Monday, October 10, 2016

Thoughts on the Two Halves of "Metropolitan"



That’s right, the two halves—not that Whit Stillman designed the movie to be seen that way, or that there’s some sort of organic division running through the film.  My husband and I hardly ever watch a movie all the way through—our hourglasses run out right around 70 minutes, making even a standard two hour movie too long for one sitting.  We have been known to swallow eighty-five minute films in one gulp; but that’s about our upper limit.  Maybe it’s a sign of ADD, or possibly the need of nerds to stop and discuss what’s happening (although that need seems to arise every five minutes).

Dare I mention that we related to Charlie?  Laughed at, yes, but also … {Source}

I once told a group of my freshmen about this disability of ours, and they were speechless.  I don’t think anything I said that semester shocked them more, not even my affirmation of the male pronoun.  (Well, possible their first paper grades—such is life.)

But returning to Metropolitan: one of the highlights of the first half was the Lionel Trilling moment, when Tom tells Audrey all about Lionel Trilling’s criticisms of Mansfield Park.  As it dawns on her that Tom hasn’t actually read Mansfield Park, she expresses astonishment, disbelief—and Tom is nonplussed.  He’d rather read good criticism than fiction, he says; with fiction, he can never forget that it isn’t really happening.  And let that be a lesson to all academics right there: this is not how you win the girl’s affections.  (Not that Tom is trying, not consciously, anyway.)

What makes it particularly funny is that Lionel Trilling is in fact a good critic, if to be a good critic means to have insights which often enlighten readers into what they feel and why they feel it during their reading.  He’s also a beautiful writer.  Tom’s not wholly wrong to enjoy his work; but that does not change the fact that some of Trillings opinions are, as Audrey says, strange.  And in this regard, Trilling could stand as a representative for a number of critical characters in the film.

Nick’s role—St.

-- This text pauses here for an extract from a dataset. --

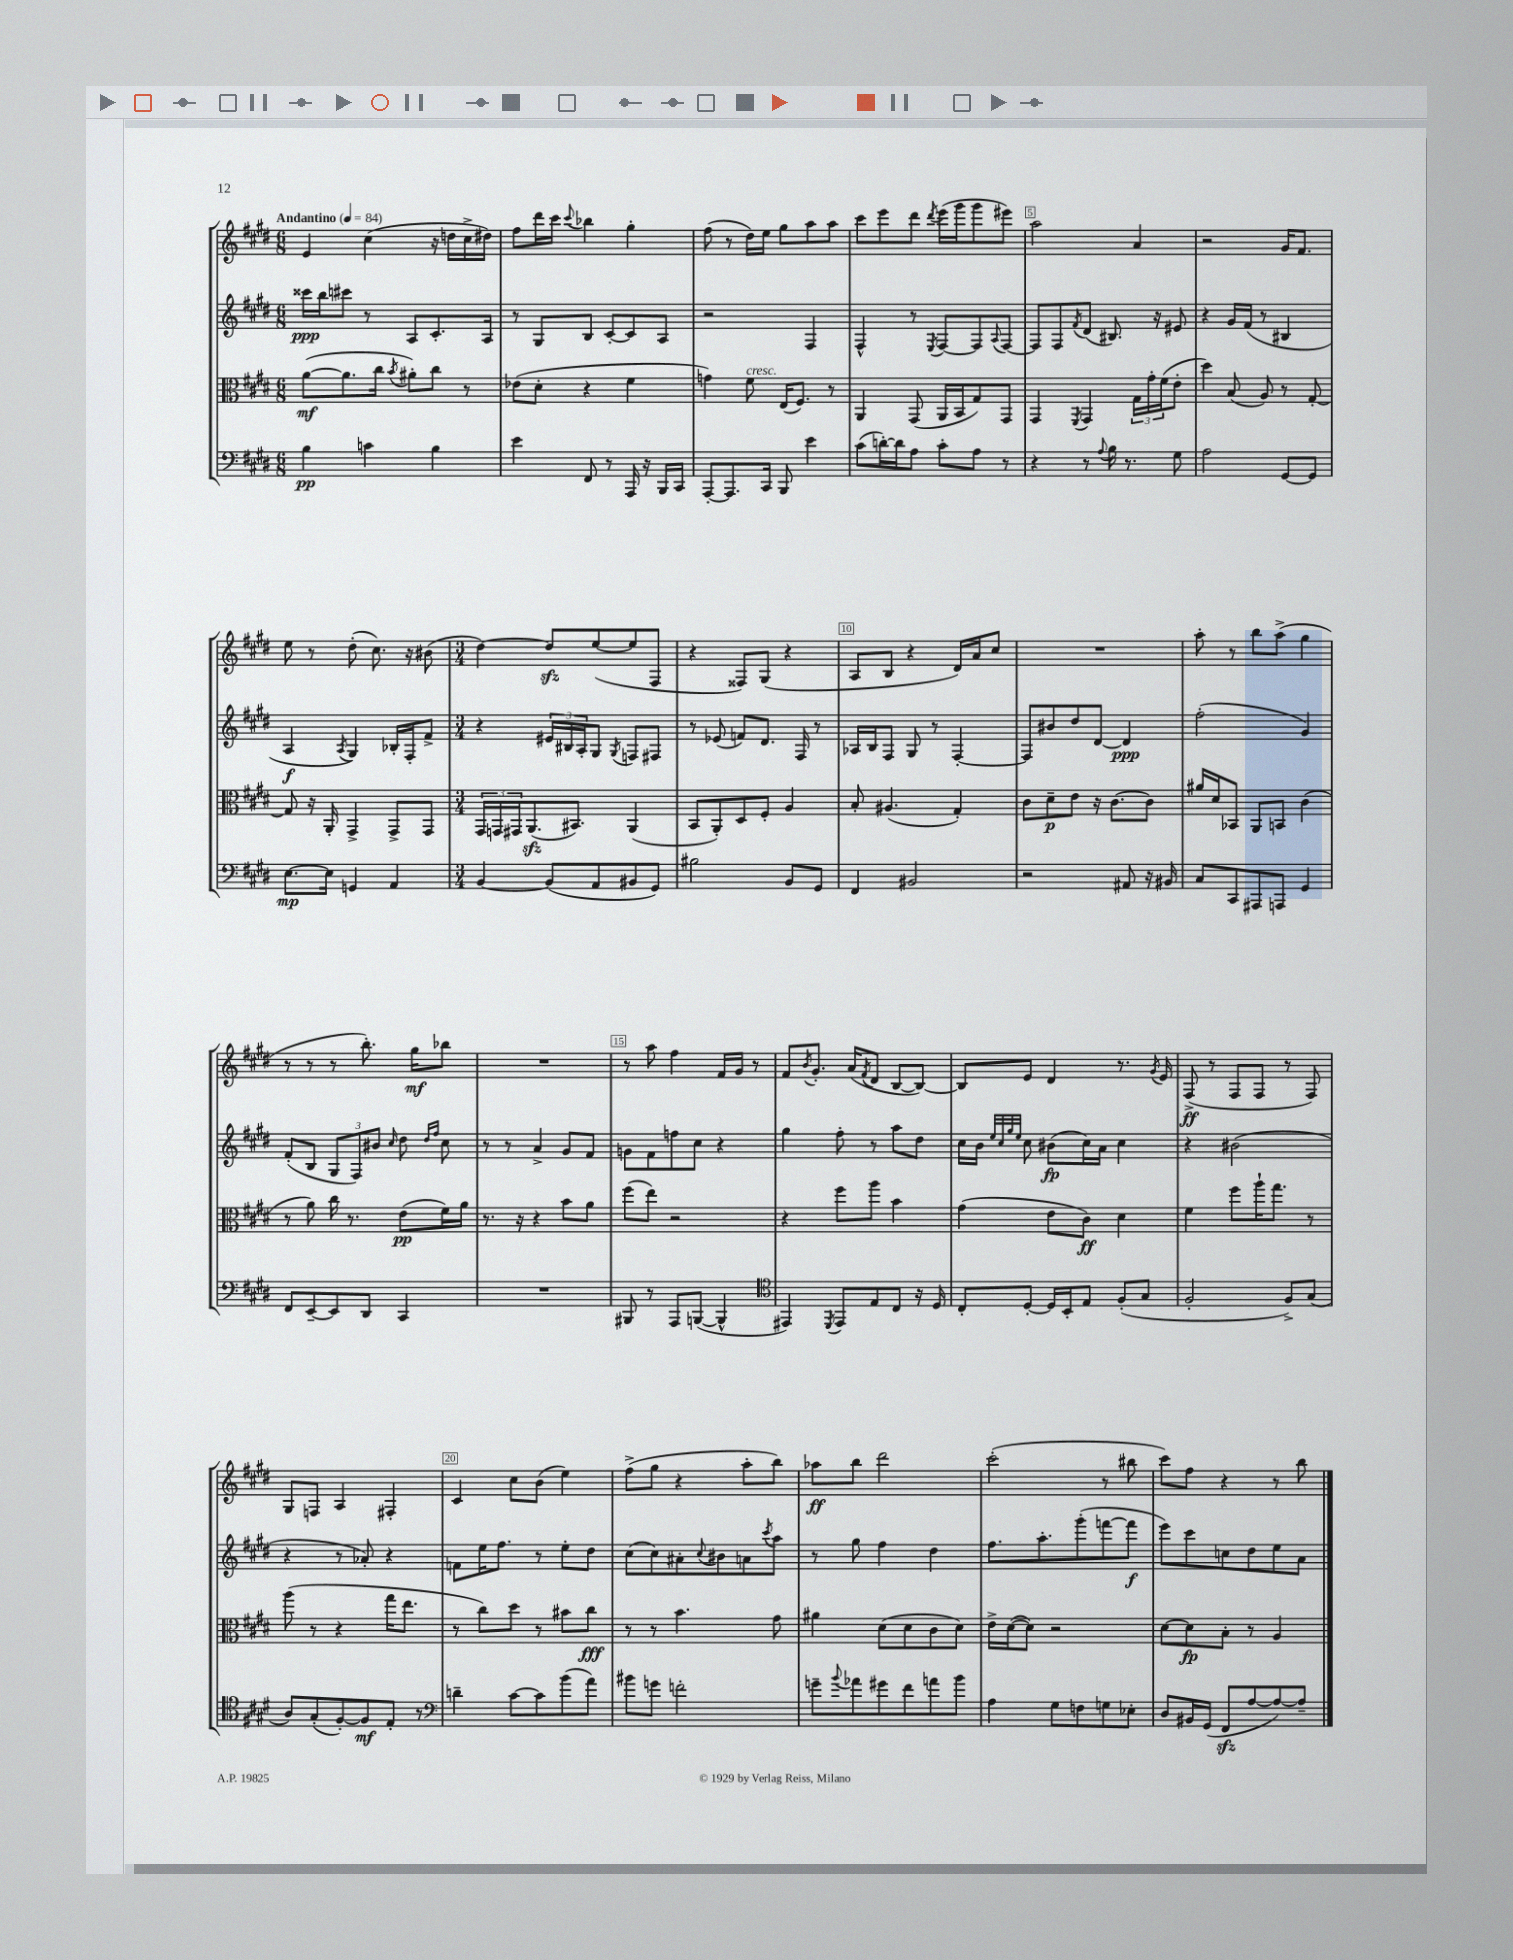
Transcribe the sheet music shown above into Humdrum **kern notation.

Nick? Old Nick? he shares characteristics with both, being the purveyor of jollity and temptation, most obviously for Tom—is especially central here.  Like Trilling and many another literary critics, he makes no bones about harshly critiquing what he can’t seem to tear himself away from; he is nearly always right but nearly always shocking; unlovable, but impossible to tear one’s ears away from; in an odd way, the center of the group of friends around which the movie circles—and yet, like many a critic, he seems to be responsible for creating an illusion of unity where none in fact may exist.

If I’m being cryptic, that’s because I don’t want to give spoilers.
Just go watch the movie, and then come back and tell me I’m right.

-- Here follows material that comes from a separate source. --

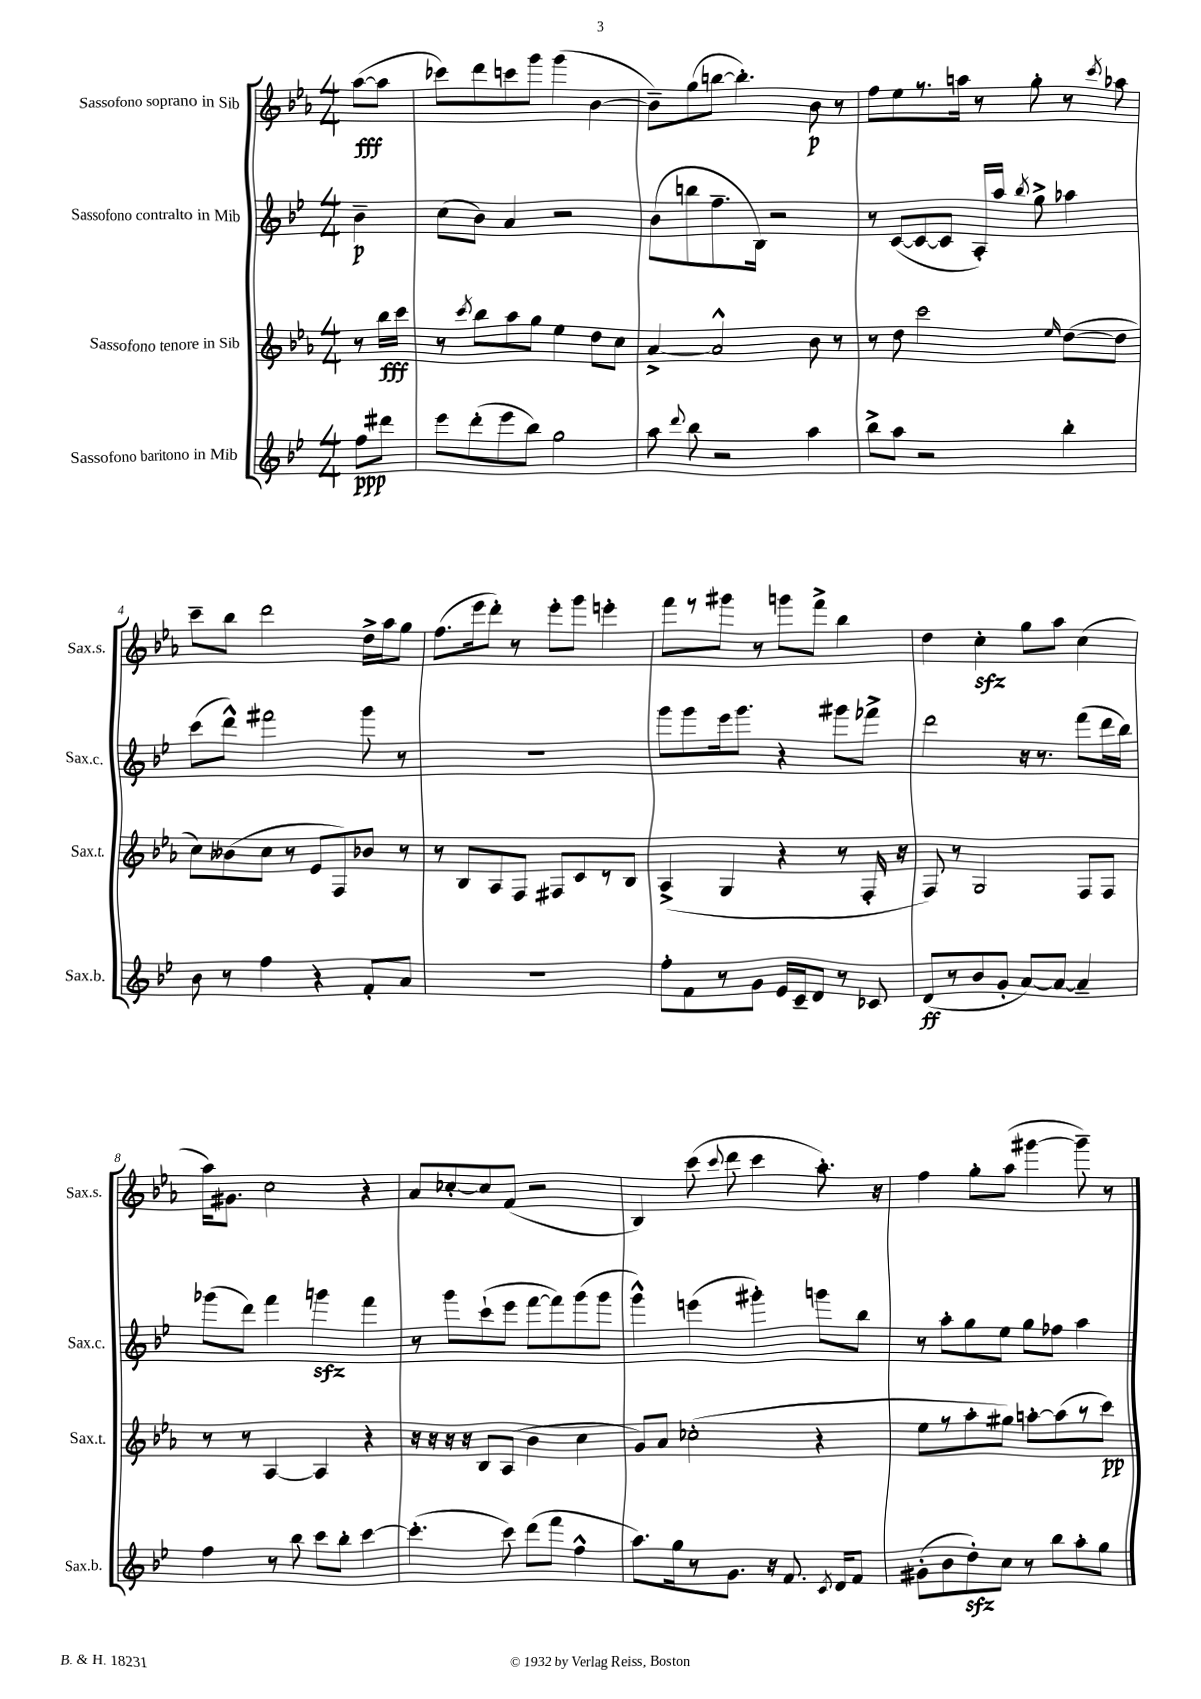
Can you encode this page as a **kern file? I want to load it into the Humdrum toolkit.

But Trilling and Nick are not the only critics in the film.  Stillman himself is his own character’s critic, alternately deflating their opinions and expectations, and (less often) showing their surprising moments of humanity (in the redeemable sense).  One glorious example of this is during the final twenty minutes of the movie—a twenty minutes which lived up to and in fact surpassed all my (admittedly low) hopes for the conclusion of the plot—

What can I say?  I’m a melancholic.
Expect the worst and you may be pleasantly surprised.

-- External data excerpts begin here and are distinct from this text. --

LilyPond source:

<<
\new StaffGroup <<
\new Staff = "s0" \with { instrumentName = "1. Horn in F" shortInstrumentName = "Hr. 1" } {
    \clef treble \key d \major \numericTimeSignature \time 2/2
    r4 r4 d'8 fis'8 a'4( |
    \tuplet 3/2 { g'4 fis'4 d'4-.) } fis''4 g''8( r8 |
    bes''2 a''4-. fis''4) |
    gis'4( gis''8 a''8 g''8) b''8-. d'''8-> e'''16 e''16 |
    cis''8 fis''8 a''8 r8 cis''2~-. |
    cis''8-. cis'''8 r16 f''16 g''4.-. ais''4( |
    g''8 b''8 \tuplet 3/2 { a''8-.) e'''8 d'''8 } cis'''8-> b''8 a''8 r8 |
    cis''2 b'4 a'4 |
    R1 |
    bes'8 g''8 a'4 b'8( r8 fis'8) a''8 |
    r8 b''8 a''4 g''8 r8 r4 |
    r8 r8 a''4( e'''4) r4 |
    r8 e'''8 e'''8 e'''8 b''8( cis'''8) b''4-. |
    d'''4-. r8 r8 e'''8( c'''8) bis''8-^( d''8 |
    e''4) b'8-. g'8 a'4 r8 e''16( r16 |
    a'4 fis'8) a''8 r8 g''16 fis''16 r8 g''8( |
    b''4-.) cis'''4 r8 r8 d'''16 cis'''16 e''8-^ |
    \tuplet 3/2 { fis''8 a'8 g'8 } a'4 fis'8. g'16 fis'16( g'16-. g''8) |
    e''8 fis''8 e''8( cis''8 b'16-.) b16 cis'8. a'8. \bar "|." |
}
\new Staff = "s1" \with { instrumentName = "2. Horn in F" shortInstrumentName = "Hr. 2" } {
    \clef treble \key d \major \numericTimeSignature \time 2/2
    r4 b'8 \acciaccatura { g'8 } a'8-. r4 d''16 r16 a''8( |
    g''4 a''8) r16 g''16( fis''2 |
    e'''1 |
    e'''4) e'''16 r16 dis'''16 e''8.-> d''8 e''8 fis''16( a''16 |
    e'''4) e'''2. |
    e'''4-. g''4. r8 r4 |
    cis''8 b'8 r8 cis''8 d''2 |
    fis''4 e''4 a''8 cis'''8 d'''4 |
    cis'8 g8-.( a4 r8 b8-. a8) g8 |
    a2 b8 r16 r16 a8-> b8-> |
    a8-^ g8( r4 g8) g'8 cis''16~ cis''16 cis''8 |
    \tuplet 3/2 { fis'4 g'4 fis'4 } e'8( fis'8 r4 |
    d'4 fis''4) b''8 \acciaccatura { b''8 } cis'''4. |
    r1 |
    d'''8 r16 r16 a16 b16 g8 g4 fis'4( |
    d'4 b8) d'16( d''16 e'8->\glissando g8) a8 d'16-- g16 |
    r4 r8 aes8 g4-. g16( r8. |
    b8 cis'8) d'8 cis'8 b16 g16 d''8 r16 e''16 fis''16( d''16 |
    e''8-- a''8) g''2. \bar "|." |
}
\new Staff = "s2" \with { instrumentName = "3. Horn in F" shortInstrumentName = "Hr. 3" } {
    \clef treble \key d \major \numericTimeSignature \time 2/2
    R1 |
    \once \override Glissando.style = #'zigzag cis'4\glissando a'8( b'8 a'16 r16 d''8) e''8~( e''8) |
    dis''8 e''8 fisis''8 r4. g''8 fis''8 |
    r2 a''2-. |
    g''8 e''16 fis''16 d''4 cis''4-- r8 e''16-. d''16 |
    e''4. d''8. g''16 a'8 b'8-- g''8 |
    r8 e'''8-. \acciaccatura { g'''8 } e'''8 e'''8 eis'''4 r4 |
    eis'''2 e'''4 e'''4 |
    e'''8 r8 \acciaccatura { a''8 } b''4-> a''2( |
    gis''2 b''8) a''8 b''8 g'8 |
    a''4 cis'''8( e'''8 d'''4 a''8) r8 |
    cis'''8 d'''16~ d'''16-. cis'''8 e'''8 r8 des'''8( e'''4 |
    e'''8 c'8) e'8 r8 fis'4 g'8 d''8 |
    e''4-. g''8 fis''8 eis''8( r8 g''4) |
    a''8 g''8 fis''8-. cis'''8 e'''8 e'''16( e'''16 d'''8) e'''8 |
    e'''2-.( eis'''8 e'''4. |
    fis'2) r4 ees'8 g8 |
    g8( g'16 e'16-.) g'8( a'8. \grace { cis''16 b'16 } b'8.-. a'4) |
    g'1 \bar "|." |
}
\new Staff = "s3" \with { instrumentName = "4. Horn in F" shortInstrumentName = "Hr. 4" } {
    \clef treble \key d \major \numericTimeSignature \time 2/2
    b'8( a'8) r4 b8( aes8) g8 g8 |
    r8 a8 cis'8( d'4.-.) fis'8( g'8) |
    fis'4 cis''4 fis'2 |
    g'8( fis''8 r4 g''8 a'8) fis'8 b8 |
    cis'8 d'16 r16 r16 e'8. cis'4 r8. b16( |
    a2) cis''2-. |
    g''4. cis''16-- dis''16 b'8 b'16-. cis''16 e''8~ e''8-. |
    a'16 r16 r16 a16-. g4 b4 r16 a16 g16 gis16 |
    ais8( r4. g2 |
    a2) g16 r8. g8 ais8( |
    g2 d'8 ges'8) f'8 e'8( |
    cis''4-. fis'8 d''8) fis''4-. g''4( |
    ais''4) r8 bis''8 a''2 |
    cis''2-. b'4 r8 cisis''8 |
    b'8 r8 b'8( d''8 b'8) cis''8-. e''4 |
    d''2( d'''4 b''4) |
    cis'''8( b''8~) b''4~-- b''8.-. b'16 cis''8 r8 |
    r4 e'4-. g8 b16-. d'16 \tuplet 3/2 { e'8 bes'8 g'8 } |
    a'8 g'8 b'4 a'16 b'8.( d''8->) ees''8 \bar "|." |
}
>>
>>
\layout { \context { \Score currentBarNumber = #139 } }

—when two characters find themselves on an unexpected mission.  Stillman’s preferred soundtrack, an upbeat jazzy business which has briefly given way before to more explicitly Christmassy tunes (including, briefly, a Bach Christmas chorale) changes abruptly to “With Catlike Tread” from The Pirates of Penzance.  I laughed so hard we had to stop the tape and have an explanation: at the particular point in Gilbert and Sullivan’s operetta when that song is sung, the Pirates are stalking “quietly” through the night (their jackboots pounding the stage boards with every percussive punctuation) to “rescue” some “damsels in distress.”  In Metropolitan’s new context (which I won’t spoil with more particulars here) the irony is doubled over: rich, delightful … but also humane.  Perhaps I am wrong about this, but I think in this film at least Stillman turns several pervasive ironies on their heads and leaves us—those of us who can understand—with a feeling that, despite the rocky, putrid waters in which we generally have to swim, there can be moments of light in the modern world.

That secret feeling of being “in the know” which so delights the intelligentsia?  I think I’m tasting its thrill as a conservative for the first time.  It might not be healthy for the superego to dip into such waters too frequently, but once in a blue moon it is a tonic: delicious, and restorative.  God bless Whit Stillman.

Should you see Metropolitan?  Well, I’ll point out it’s a nineties movie.  Expect a more-than-forties level of language, undress, topical reference, etc.  But if you can look past that, Metropolitan will be the best two hours you’ve wasted in recent memory.